(What the task asks) In the entries that follow, copy exactly each line from the first through the line with "right eye: (379, 385)".

-*-*-

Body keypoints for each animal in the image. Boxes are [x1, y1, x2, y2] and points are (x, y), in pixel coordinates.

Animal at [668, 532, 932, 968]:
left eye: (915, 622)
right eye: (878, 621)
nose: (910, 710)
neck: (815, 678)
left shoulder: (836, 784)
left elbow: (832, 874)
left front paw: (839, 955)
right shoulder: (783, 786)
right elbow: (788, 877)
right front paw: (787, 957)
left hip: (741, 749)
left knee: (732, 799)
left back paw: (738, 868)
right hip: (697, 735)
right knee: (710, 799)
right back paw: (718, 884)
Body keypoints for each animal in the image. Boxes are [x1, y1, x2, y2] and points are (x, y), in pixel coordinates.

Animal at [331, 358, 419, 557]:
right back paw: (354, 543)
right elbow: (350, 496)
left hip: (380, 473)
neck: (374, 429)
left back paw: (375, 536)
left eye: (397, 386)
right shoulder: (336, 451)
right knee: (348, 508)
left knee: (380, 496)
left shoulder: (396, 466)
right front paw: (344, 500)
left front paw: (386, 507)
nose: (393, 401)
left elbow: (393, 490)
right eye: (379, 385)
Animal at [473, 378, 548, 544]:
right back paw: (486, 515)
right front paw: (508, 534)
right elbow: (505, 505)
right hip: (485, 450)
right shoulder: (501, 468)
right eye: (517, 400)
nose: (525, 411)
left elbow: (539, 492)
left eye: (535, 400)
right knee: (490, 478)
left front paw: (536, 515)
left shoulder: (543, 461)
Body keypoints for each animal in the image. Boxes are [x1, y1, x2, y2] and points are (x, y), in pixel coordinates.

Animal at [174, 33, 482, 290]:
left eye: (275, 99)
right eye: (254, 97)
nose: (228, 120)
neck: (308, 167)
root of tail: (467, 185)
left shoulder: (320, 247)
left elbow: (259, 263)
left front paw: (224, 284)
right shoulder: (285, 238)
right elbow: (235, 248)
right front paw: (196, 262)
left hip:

-*-*-

(Output for this task)
Body keypoints for each animal in the image. Boxes are [x1, y1, x2, y2] and points are (x, y), in pixel coordinates.

Animal at [668, 532, 932, 968]:
left eye: (915, 622)
right eye: (878, 621)
nose: (910, 710)
neck: (815, 678)
left shoulder: (836, 784)
left elbow: (832, 874)
left front paw: (839, 955)
right shoulder: (783, 786)
right elbow: (788, 877)
right front paw: (787, 957)
left hip: (741, 749)
left knee: (732, 799)
left back paw: (738, 868)
right hip: (697, 735)
right knee: (710, 799)
right back paw: (718, 884)
Body keypoints for each animal in the image. Boxes are [x1, y1, x2, y2] and points are (x, y), in pixel coordinates.

Animal at [331, 358, 419, 557]:
right back paw: (354, 543)
right elbow: (350, 496)
left hip: (380, 473)
neck: (374, 429)
left back paw: (375, 536)
left eye: (397, 386)
right shoulder: (336, 451)
right knee: (348, 508)
left knee: (380, 496)
left shoulder: (396, 466)
right front paw: (344, 500)
left front paw: (386, 507)
nose: (393, 401)
left elbow: (393, 490)
right eye: (379, 385)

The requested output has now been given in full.